All lines at or after the one containing "vfov_deg: 2.8", up to the last line of the material, must be repeated exactly, and no others.

[[ Input for this task, beginning ]]

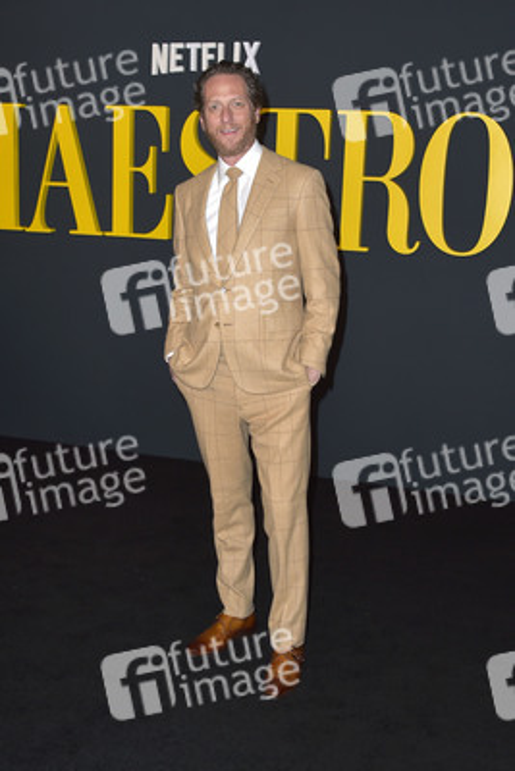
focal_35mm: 32
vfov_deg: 58.7
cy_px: 386
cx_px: 258
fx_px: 686
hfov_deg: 41.1
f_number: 6.3
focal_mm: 32
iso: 320
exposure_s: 1/250
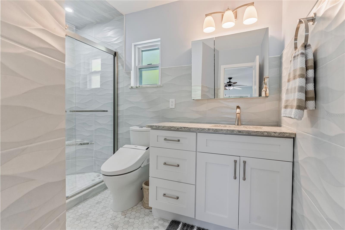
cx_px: 172
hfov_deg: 93.3
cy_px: 115
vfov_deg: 70.5
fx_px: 163
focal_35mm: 17
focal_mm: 17
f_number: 8
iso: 100
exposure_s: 1/1.67
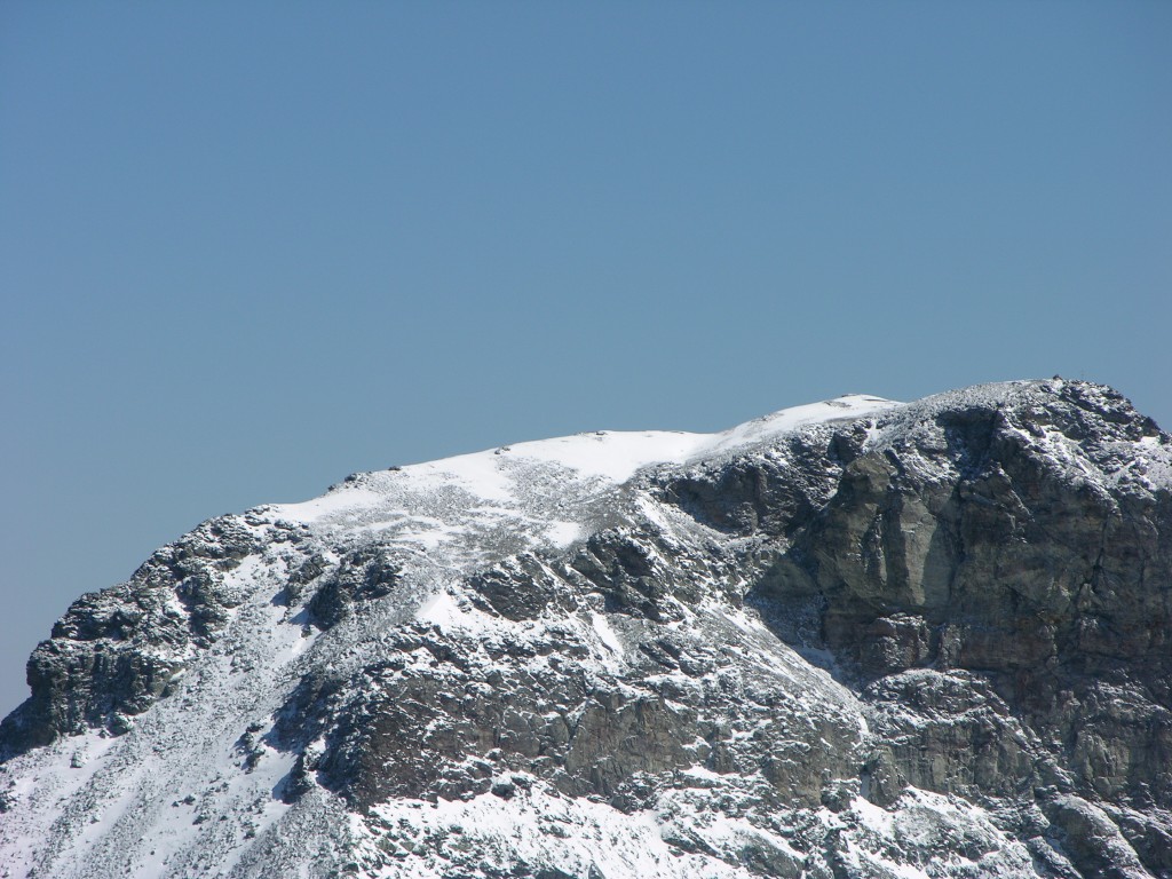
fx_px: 9480
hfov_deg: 7.1
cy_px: 440
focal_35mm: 280
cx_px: 586
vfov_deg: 5.3
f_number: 6.6
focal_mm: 71.2
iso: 50
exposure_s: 1/436
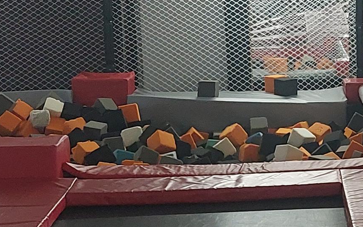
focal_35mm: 126
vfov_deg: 10.4
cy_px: 121
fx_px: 1246
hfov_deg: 16.0
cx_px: 414
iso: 400
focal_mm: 5.23
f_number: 1.8
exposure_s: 1/50
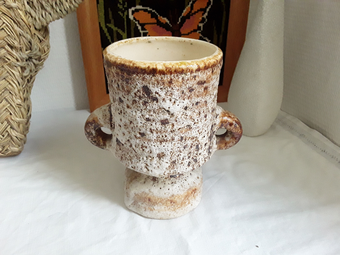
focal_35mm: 27
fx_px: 265
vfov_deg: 51.4
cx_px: 170
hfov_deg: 65.3
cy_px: 128
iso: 400
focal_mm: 2.91
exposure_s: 1/158
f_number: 1.9
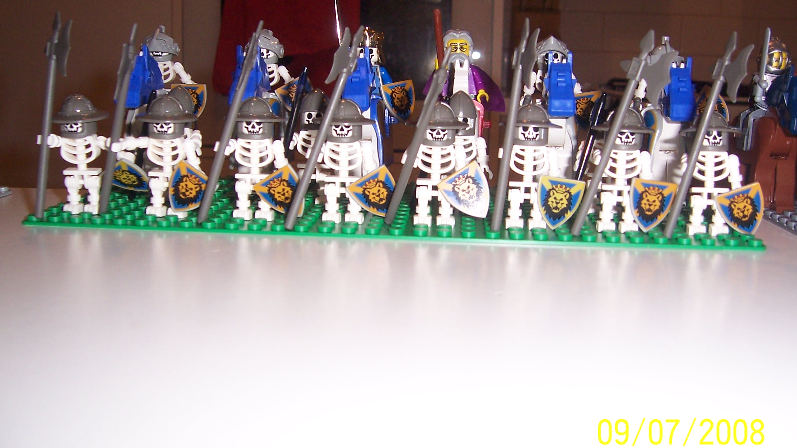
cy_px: 203
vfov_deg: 29.7
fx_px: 845
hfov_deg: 50.5
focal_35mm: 40
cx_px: 405
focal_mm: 6
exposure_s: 1/60
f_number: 3
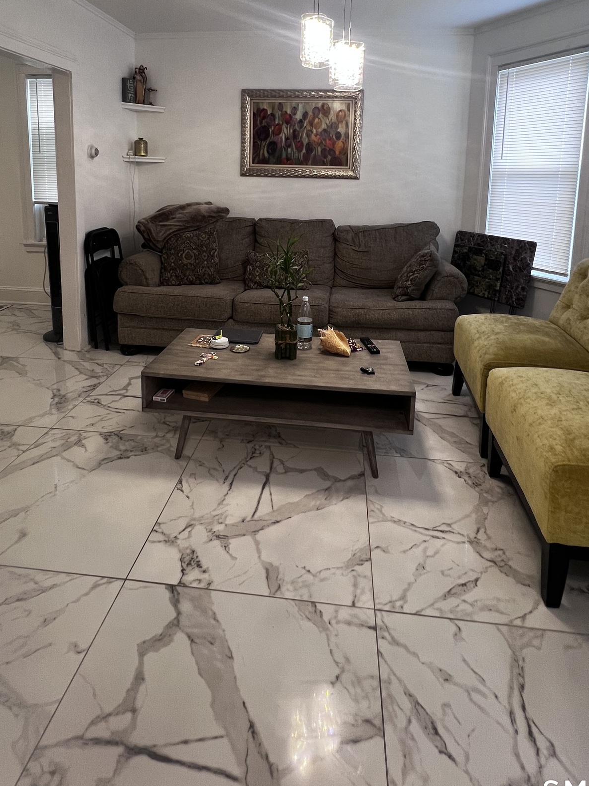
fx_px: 431
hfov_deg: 68.7
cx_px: 286
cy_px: 238
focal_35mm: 19
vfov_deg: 80.7
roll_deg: -1.1
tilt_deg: -8.0
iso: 160
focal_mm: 1.57
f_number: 1.8
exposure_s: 1/60
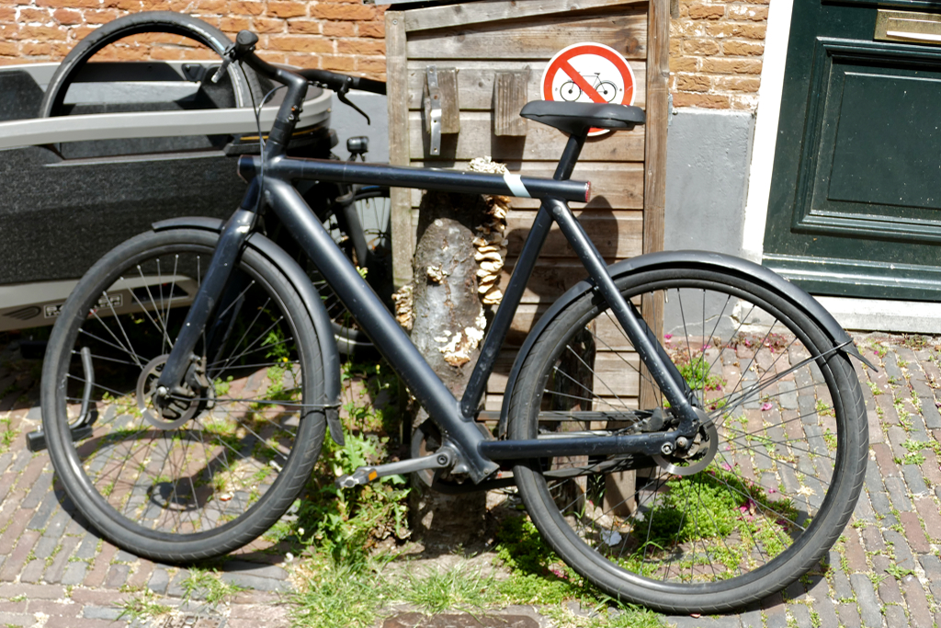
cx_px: 470
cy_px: 314
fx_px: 1490
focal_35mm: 57
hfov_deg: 35.0
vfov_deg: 23.8
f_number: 3.5
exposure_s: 1/500
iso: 125
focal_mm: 20.6
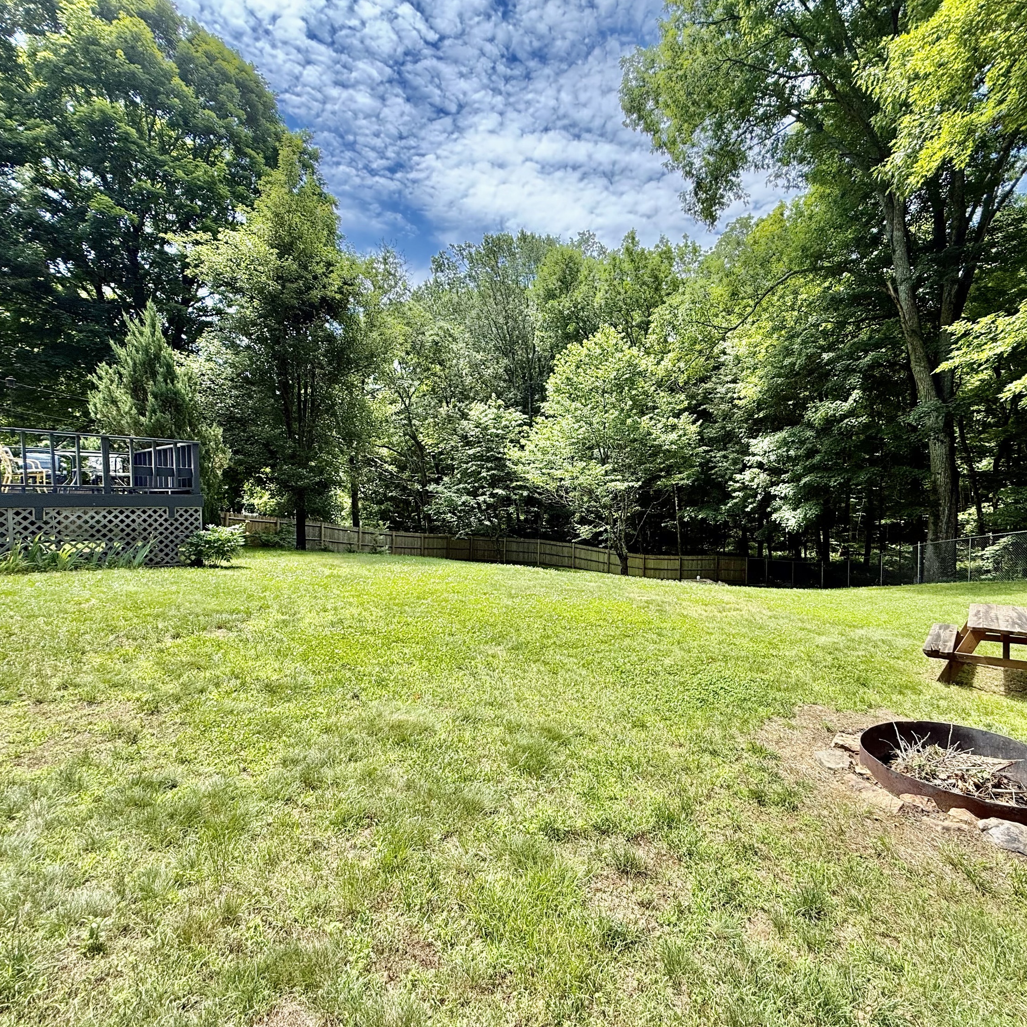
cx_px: 601
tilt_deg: -2.4
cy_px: 525
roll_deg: -0.1
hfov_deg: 83.2
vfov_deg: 84.0
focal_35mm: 17
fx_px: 571
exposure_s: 1/386
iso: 50
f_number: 2.2
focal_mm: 2.22
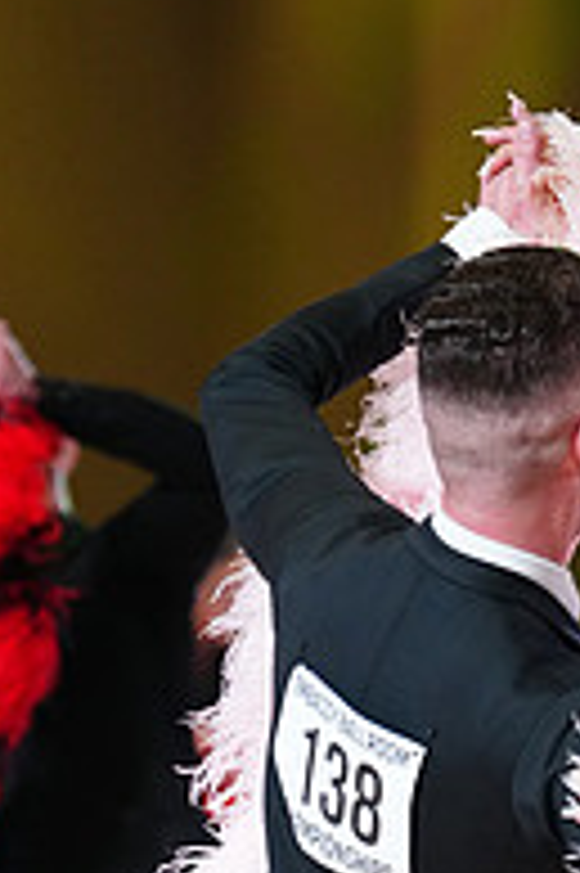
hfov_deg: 3.7
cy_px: 1269
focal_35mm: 368
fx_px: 8909
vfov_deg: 5.6
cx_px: 591
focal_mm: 123
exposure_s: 1/400
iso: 2000
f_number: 2.8
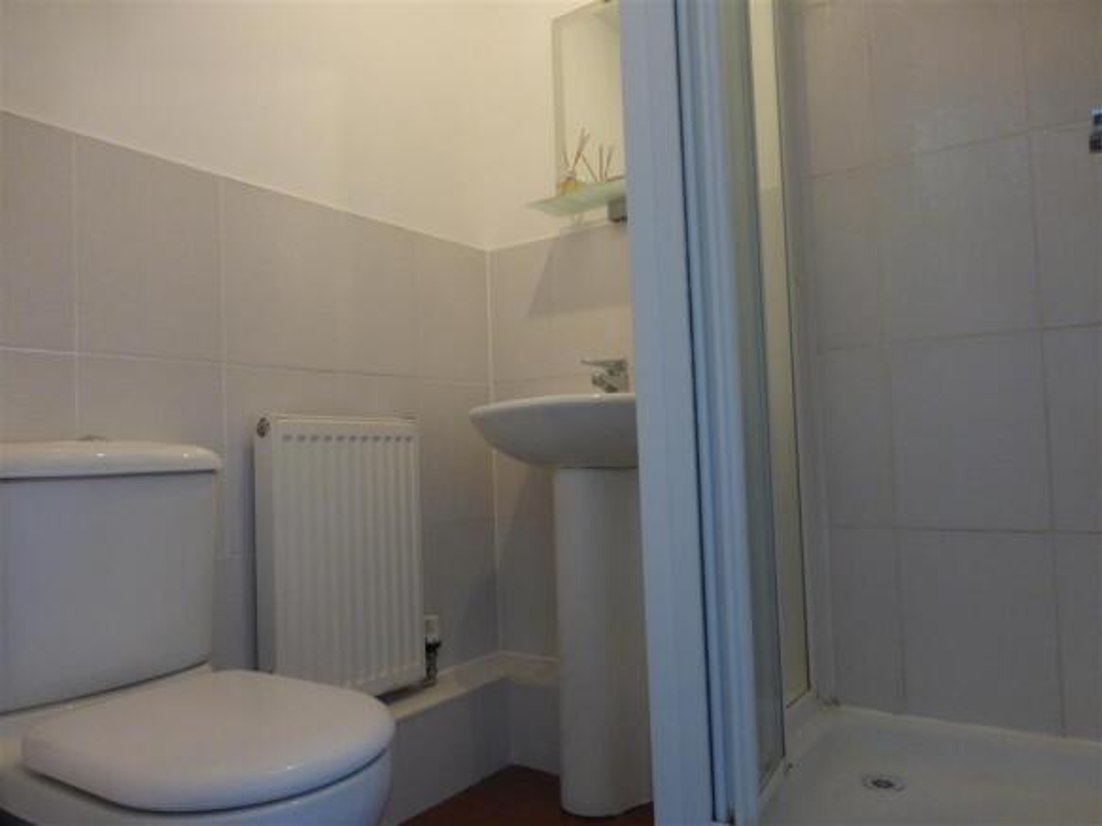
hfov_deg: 71.6
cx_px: 551
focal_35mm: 24
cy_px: 413
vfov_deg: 56.8
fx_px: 764
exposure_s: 1/60
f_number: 3.3
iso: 400
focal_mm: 4.3
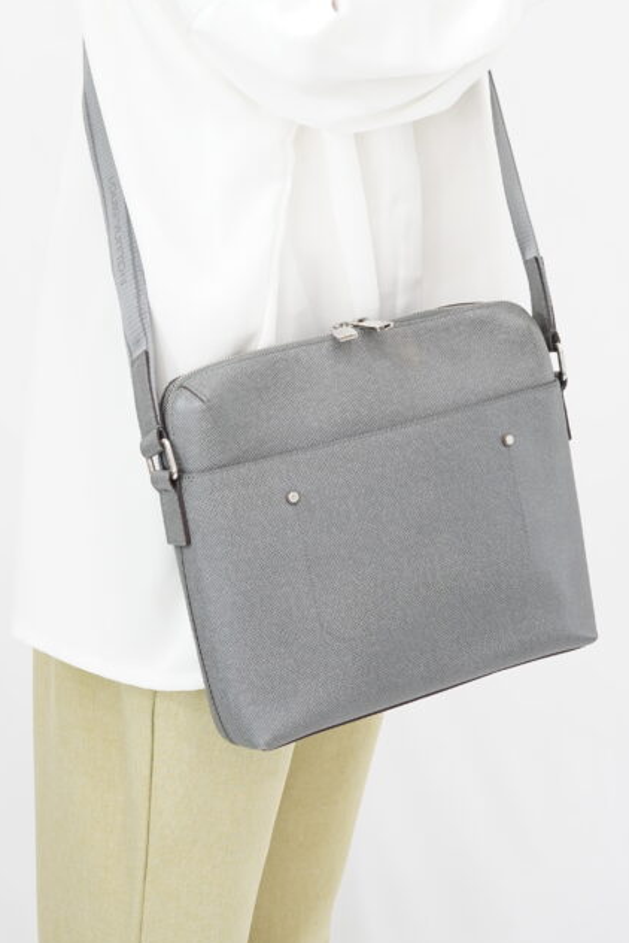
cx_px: 350
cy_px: 200
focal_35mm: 81
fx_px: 2120
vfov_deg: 24.7
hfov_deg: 16.9
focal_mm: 50
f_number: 6.3
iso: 640
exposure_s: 1/6
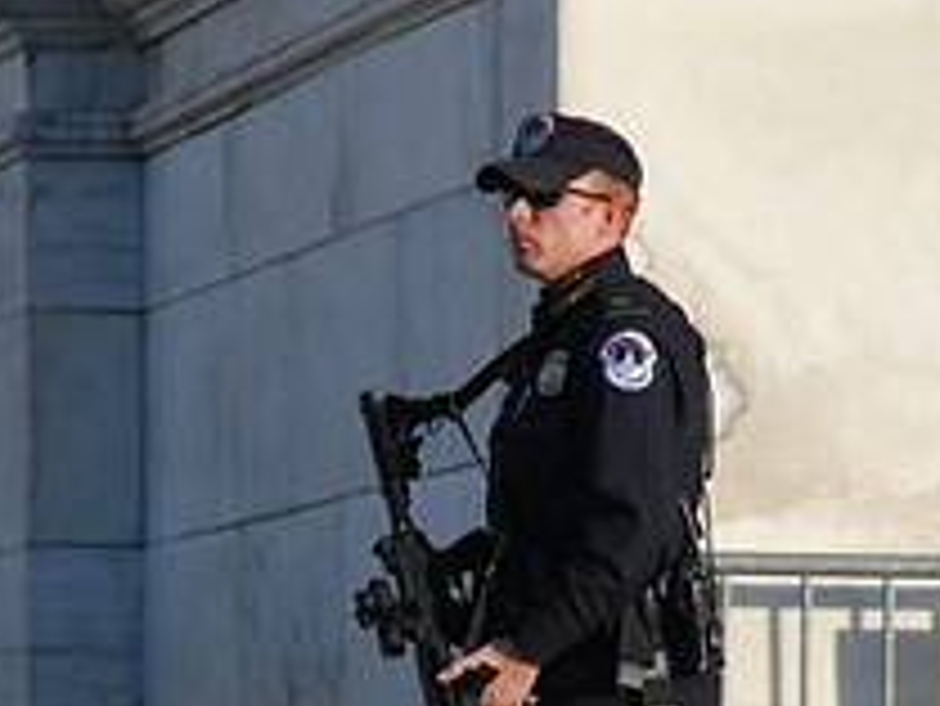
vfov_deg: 2.8
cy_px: 654
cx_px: 261
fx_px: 14681
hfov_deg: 3.7
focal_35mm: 540
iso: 200
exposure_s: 1/125
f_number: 9
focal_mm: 135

[[ Input for this task, end ]]

• **Solution to this task**:
vfov_deg: 2.8
cy_px: 654
cx_px: 261
fx_px: 14681
hfov_deg: 3.7
focal_35mm: 540
iso: 200
exposure_s: 1/125
f_number: 9
focal_mm: 135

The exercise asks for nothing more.